Personal information
- Born: June 22, 2003 (age 23) Memphis, Tennessee, U.S.
- Listed height: 5 ft 10 in (1.78 m)
- Listed weight: 203 lb (92 kg)

Career information
- High school: Christian Brothers (Memphis)
- College: Ohio State (2022–2023); Colorado (2024–2025); Memphis (2026–present);
- Stats at ESPN

= Dallan Hayden =

American football player (born 2003)

Dallan Hayden (born June 22, 2003) is an American college football running back for the Memphis Tigers. He previously played for the Ohio State Buckeyes and Colorado Buffaloes.

==Early life==
Hayden attended Christian Brothers High School in Memphis, Tennessee. Over his junior and senior seasons, he rushed for 4,012 yards and 57 touchdowns combined and was named Tennessee's Mr. Football both years. He committed to Ohio State University to play college football.

==College career==
===Ohio State===
As a true freshman at Ohio State in 2022, Hayden earned playing time alongside TreVeyon Henderson and Miyan Williams.

On April 8, 2024, Hayden announced that he would enter the transfer portal.

===Colorado===
On April 22, 2024, Hayden announced that he would transfer to Colorado.

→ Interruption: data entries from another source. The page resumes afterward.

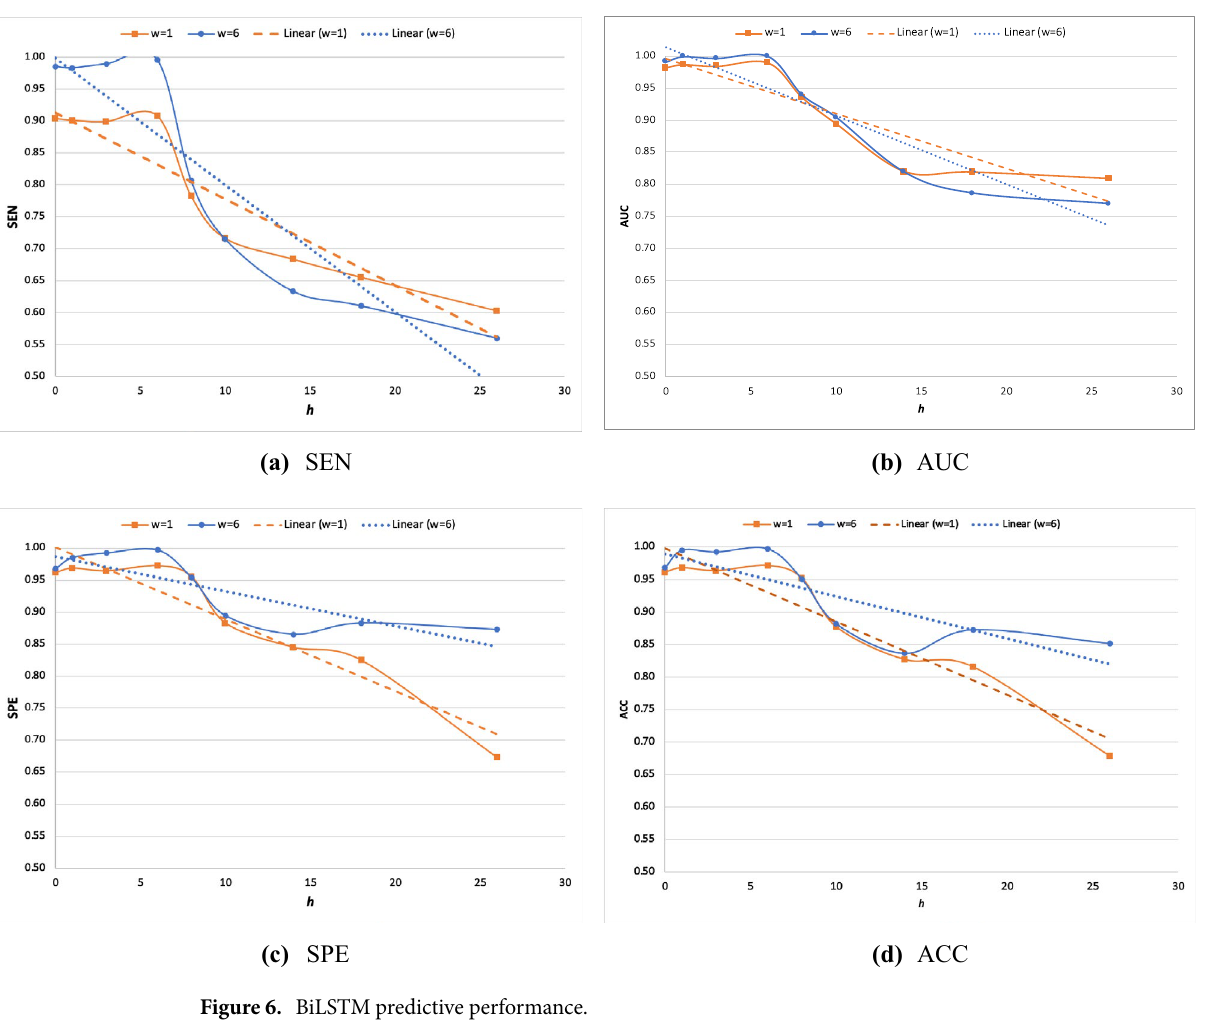
Figure 6. BiLSTM predictive performance.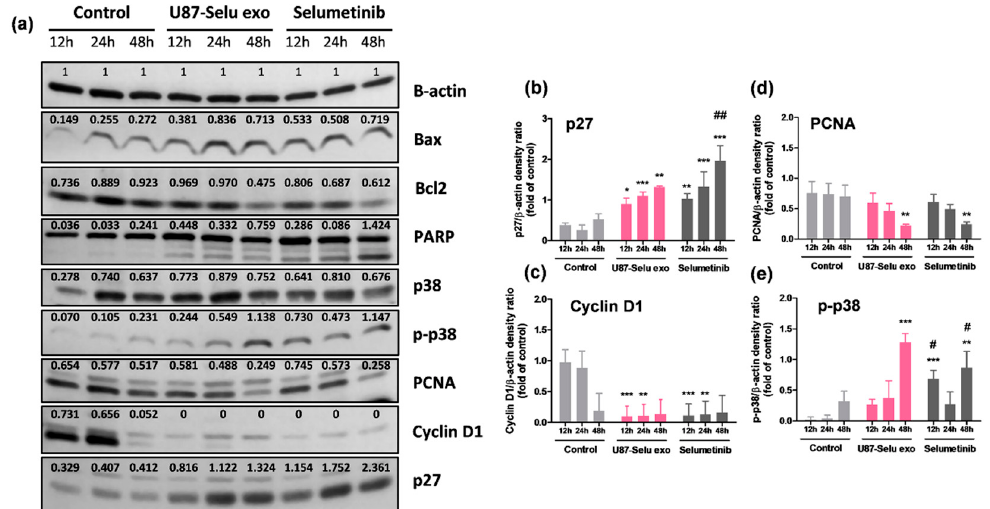
Figure 12. Apoptosis caused by U87-Selu exo in U87MG cells. ( a ) Western blot of U87MG cells treated with U87-Selu exo and selumetinib. ( b ) p27 expression levels at 12, 24, and 48 h. ( c ) PCNA expression levels at 12, 24, and 48 h. ( d ) Cyclin D1 expression levels at 12, 24, and 48 h. ( e ) p-p38 expression levels at 12, 24, and 48 h. * p < 0.05, ** p < 0.01, *** p < 0.001 vs. non-treated control for each time point; # p < 0.05, ## p < 0.01 vs. U87-Selu exo. n = 3.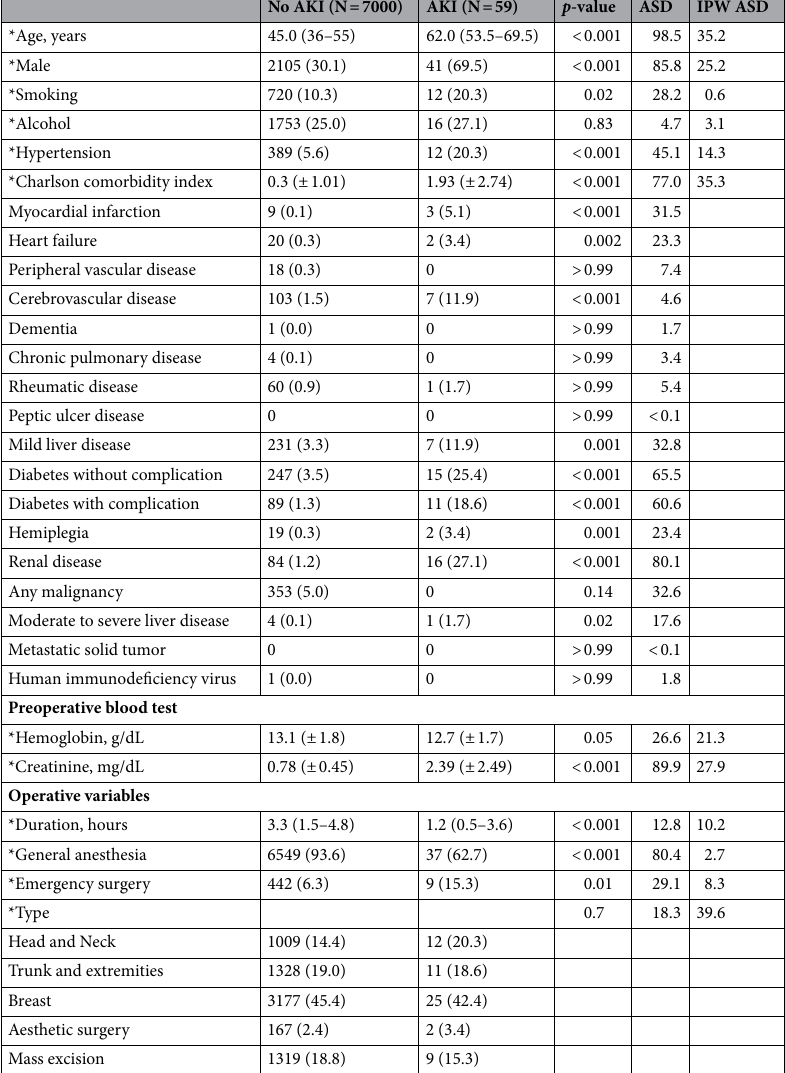
Table 1. Baseline characteristics according to postoperative acute kidney injury (AKI). Values are n (%), mean (± standardized difference), or median (interquartile range). ASD absolute standardized mean difference, IPW inverse probability weighting. *Following variables were retained for IPW adjustment.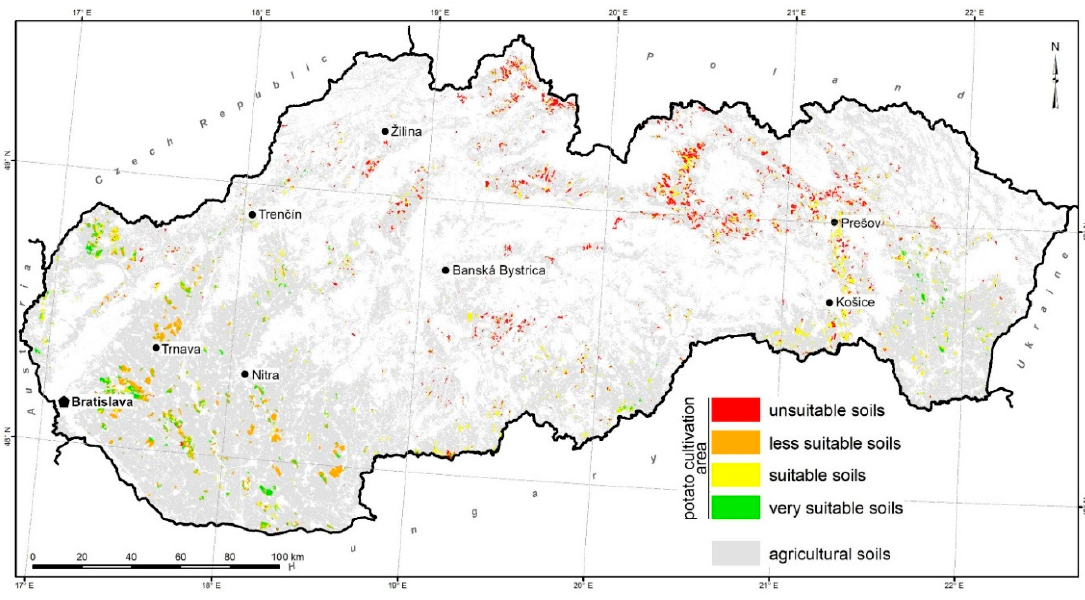
Figure 5. Areas in Slovakia with potato cultivation between 2014–2018 and categorisation their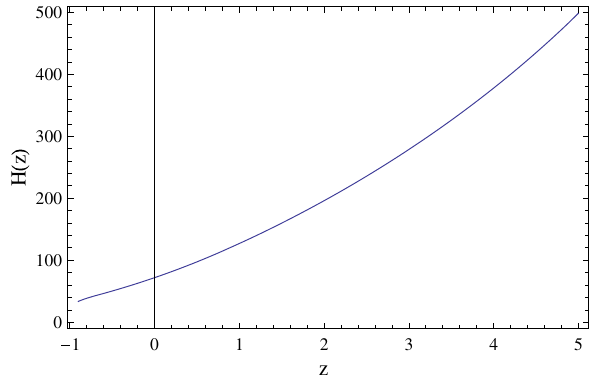
Fig. 2 Variation of H ( z ) with the variation of z (Model I) by consid- ering the best fit values w 0 = − 0 . 737 ,w 1 = 0 . 173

On December 26, 2025, Hayden announced that he would enter the transfer portal for the second time.

===Statistics===

| Year | Team | Games |  | Rushing |  |  | Receiving |  |  |
| GP | Att | Yds | Avg | TD | Rec | Yds | TD |
| 2022 | Ohio State | 10 | 111 | 553 | 5.0 | 5 | 4 | 23 | 0 |
| 2023 | Ohio State | 3 | 19 | 110 | 5.8 | 1 | 1 | −2 | 0 |
| 2024 | Colorado | 11 | 64 | 196 | 3.1 | 1 | 17 | 132 | 0 |
| 2025 | Colorado | 10 | 70 | 326 | 4.7 | 1 | 4 | 15 | 0 |
| Career |  | 34 | 264 | 1,185 | 4.5 | 8 | 26 | 168 | 0 |

==Personal life==
His father, Aaron Hayden, played for the University of Tennessee and in the National Football League (NFL).